El experimento sociológico es simple. Se agarra a un coruñés al azar. Lo sentamos en una silla, en una terraza, con una caña sobre la mesa y gente pasando por delante para mirar. Ya está. El coruñés no necesita nada más para ser feliz. Bueno, hay que ponerle otra caña cuando se ventila la primera, porque el coruñés no es hombre, ni mujer, de una sola caña. Para ver hombres o mujeres (y viceversa) de una sola caña hay que ir a otras latitudes.
De tanto aperitivo, sobremesa y cañas de la tarde, vivíamos en el desparrame de las terrazas, que tenía en la Franja su Capilla Sixtina. En la Franja era tal ya la congestión de veladores y toldos que se hacía más que complicado deambular de bar en bar. A lo mejor llegabas a las ocho y lograbas caminar entre las mesitas, pero si luego te zampabas un par de tapas, de lo poco que ancheabas con esos dos pinchos igual a las ocho y media ya no eras capaz de volver a salir por donde habías entrado.
Pero eso ya es historia. Ahora no hay una terraza que se mueva ni un milímetro de su sitio. Ante el desmadre terracero de otros tiempos, María Pita ha impuesto la ley seca de las chinchetas.
Ahora, por primera vez en dos mil años, a las terrazas les han puesto un marco de chinchetas doradas clavadas en el suelo. Y mucho ojito con salirse de la línea. Lo de sacar una silla más allá de la chincheta municipal es mucho más grave que mover un marco en la leira del vecino. La chincheta es la última frontera. Si te sientas, por ejemplo, en Troncoso, a contar paseantes e hidratarte, te puedes despistar y, en un momento de debilidad, en eso que vas a pillar unas aceitunas o algo a la barra, sin querer, le das a la silla con el pie, y ya estás dos pulgadas fuera de la ley. El jefe, que tiene mucha paciencia, una de esas paciencias infinitas fraguadas en la hostelería nocturna, te regaña amablemente, por favor, no te salgas del perímetro de las chinchetas, que va a aparecer el Tom Cruise de Minority Report y va a detenernos a todos por tomarnos las chinchetas municipales a la ligera.

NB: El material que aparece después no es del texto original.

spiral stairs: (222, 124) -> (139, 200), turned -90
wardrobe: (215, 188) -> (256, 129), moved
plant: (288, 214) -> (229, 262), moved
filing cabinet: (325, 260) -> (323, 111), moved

Desde que ha llegado el reinado de las chinchetas doradas he visto a perros dormirse como si nada al pie de sus dueños hasta que la inocente siesta del can saltaba por los aires porque el rabo del bichiño había sobrepasado el suelo minado de chinchetas. Hasta hay padres que se arriesgan a perder la custodia de sus criaturas cuando los pequeños rebeldes se ponen a jugar y entran trotando (o en patinete) en la zona prohibida más allá de las tachuelas.
Ahora que las terrazas han sido militarizadas y germanizadas, los parroquianos se ponen firmes para tomar la caña, temiendo que en cualquier momento aparezca un municipal y cuelgue en la puerta del local un amenazante letrero con calavera y tibias cruzadas: «¡Achtung! ¡Minen!», digo, «¡Achtung! ¡Chinchetas!».